Why does it require a second pointer for this example to work? Can I do it without using a second pointer AND still use pointer arithmetic?

I already know this is another way to do it as well:

person * setName() {
       person * array;
       array = malloc (2 * sizeof(person));
       array[0].name = strdup("Robert");
       array[1].name = strdup("Jose");
       return array;
}

Answer 1

Yes

---

Since you incremented array, you no longer have a pointer to the [0] element, but a pointer to the [1] element. Do this:

   array->name = strdup("Robert");
   array++;
   array->name = strdup("Jose");
   return array - 1;

Keep in mind that in C p[x] is nothing more than *(p + x), or, if you like, and think about this one: (p + x)[0]. That last case is what your program was effectively doing, with x == 1. So (p + 1)[1] is the same as p[2], and there is nothing there, hence your null result.

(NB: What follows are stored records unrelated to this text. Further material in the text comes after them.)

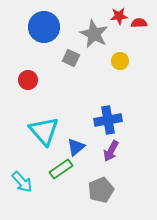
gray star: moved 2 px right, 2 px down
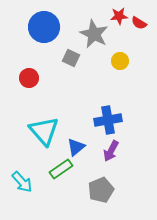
red semicircle: rotated 147 degrees counterclockwise
red circle: moved 1 px right, 2 px up
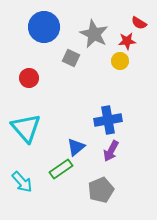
red star: moved 8 px right, 25 px down
cyan triangle: moved 18 px left, 3 px up
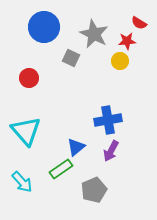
cyan triangle: moved 3 px down
gray pentagon: moved 7 px left
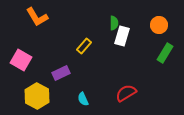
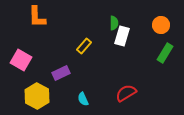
orange L-shape: rotated 30 degrees clockwise
orange circle: moved 2 px right
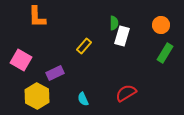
purple rectangle: moved 6 px left
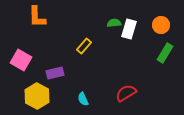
green semicircle: rotated 96 degrees counterclockwise
white rectangle: moved 7 px right, 7 px up
purple rectangle: rotated 12 degrees clockwise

(You can also write that as...

   array++->name = strdup("Robert");
   array--->name = strdup("Jose");
   return array;

...but if you do, a bunch of people will come along and downvote you. Was it really that hard to read? It is really our goal to write only uninspired clunky code?)

Answer 2

A pointer is literally just a number (the address in memory). You're modifying this pointer to point somewhere else, and then returning it.

Answer 3

You just do simple arithmetic pointer operations, like addition and subtraction, as well:

    array->name = "Robert";
    (array+1)->name = "Jose";
    return array;

Answer 4

In your code:

person * setName() {
   person * array;
   array = malloc (2 * sizeof(person));

   array->name = strdup("Robert");
   array++;
   array->name = strdup("Jose");
   return array;
}

you allocate space for two elements in the array and set array to point to the first:

+-------+      +----------+
| array | ---> | array[0] |
+-------+      +----------+
               | array[1] |
               +----------+

You then increment the element pointer with array++ and that is what gets returned to the calling function at the end. That pointer points to the second array element which is why it seems to be wrong (and why you will almost certainly crash when you try to free that memory later by the way):

+-------+      +----------+
| array | -+   | array[0] |
+-------+  |   +----------+
           +-> | array[1] |
               +----------+

What you need is:

person * setName() {
   person * array;
   array = malloc (2 * sizeof(person));

   array[0].name = strdup("Robert");
   array[1].name = strdup("Jose");
   return array;
}

as you've already pointed out. This solution does not change the array pointer at all. But, if you really want to use pointers, you can just reverse the actions of the array++ with an array-- before returning so that array is set back to the right value:

person * setName() {
   person * array;
   array = malloc (2 * sizeof(person));

   array->name = strdup("Robert");
   array++;
   array->name = strdup("Jose");
   array--;
   return array;
}

Or, another way, which doesn't change the original pointer, doesn't use array indexing and doesn't use a second pointer is to use pointer arithmetic. The compiler knows what type the pointer points to so can adjust the pointer correctly to find the next element (you already know that it knows how to do this since array++ is shorthand for array = array + 1 and that statement adjusts the value by the correct amount also):

person * setName() {
   person * array;
   array = malloc (2 * sizeof(person));

   (array+0)->name = strdup("Robert");
   (array+1)->name = strdup("Jose");
   return array;
}

Answer 5

This will use pointer arithmetic, and preserve the original array pointer:

person * setName() {
       person * array;

       array = malloc (2 * sizeof(person));
       (array+0)->name = strdup("Robert");
       (array+1)->name = strdup("Jose");

       return array;
}